‘Rainbow Six Extraction’ is really good. I don’t believe it either.
Tom Clancy’s Rainbow Six Extraction
Available on: PC, Xbox Series X and Series S, Xbox One, PlayStation 5, PlayStation 4, Google Stadia, Amazon Luna.
When “Rainbow Six Extraction” was first revealed in 2021, the reaction of the Launcher team was skepticism and boredom — if even that. Mostly, it didn’t register at all. A Tom Clancy player-versus-everything game in which teams fight black goo? Yawn. In that moment, watching the premiere E3 2021 trailer, I could not have possibly imagined that I would ever write the sentence that I am writing right now, telling you, the reader, that “Extraction” was not only undeserving of our scorn but is actually quite excellent.
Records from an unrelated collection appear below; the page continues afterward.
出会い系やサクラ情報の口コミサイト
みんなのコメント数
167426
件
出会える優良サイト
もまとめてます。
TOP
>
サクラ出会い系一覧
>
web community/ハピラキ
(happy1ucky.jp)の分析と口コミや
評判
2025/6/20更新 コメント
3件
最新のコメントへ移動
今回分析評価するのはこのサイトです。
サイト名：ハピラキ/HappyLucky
https://youtu.be/Da668e8e5Os
“Extraction” suffers from the opposite issue of a game like “Call of Duty: Vanguard.” The latter title is gorgeous, but as with the idyllic setting of a postmodern horror film, the closer you look, the more apparent it is how dead, dull and evil everything is. “Extraction,” on the other hand, is visibly ugly. A vicious art critic could really sink their teeth into Ubisoft’s house style, which, among other crimes, condemns virtually every interior space to the aesthetic sensibilities of an airport fast food outpost. And the alien threat you’re set against ranges in design from normal goo man, tall goo man, big goo man, hunched over goo man, goo man on all fours, and a slew of similar configurations.
But — wipe away the goo — and there’s an impressive, thoughtful game underneath.
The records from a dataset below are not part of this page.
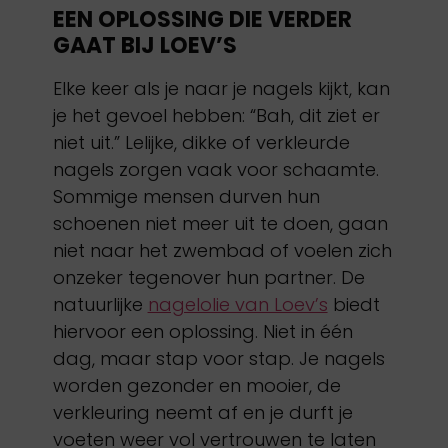
EEN OPLOSSING DIE VERDER
GAAT BIJ LOEV’S
Elke keer als je naar je nagels kijkt, kan
je het gevoel hebben: “Bah, dit ziet er
niet uit.” Lelijke, dikke of verkleurde
nagels zorgen vaak voor schaamte.
Sommige mensen durven hun
schoenen niet meer uit te doen, gaan
niet naar het zwembad of voelen zich
onzeker tegenover hun partner. De
natuurlijke
nagelolie van Loev’s
biedt
hiervoor een oplossing. Niet in één
dag, maar stap voor stap. Je nagels
worden gezonder en mooier, de
verkleuring neemt af en je durft je
voeten weer vol vertrouwen te laten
There’s no need for hyperbole. “Extraction” isn’t an early game of the year contender. There’s virtually no story, and the bare-bones cutscenes that are present aren’t really worth taking seriously. I doubt I’ll be playing it in a month. But I don’t need “Extraction” to go on forever, and so, I’ll be rooting for it. Like other recent titles in Ubisoft’s catalogue, it sets up one core gameplay loop and executes compellingly on that vision. When the time comes, I’ll call in the helicopter to airlift me out, and I’ll be more than satisfied with my time spent in “Extraction’s” ugly world.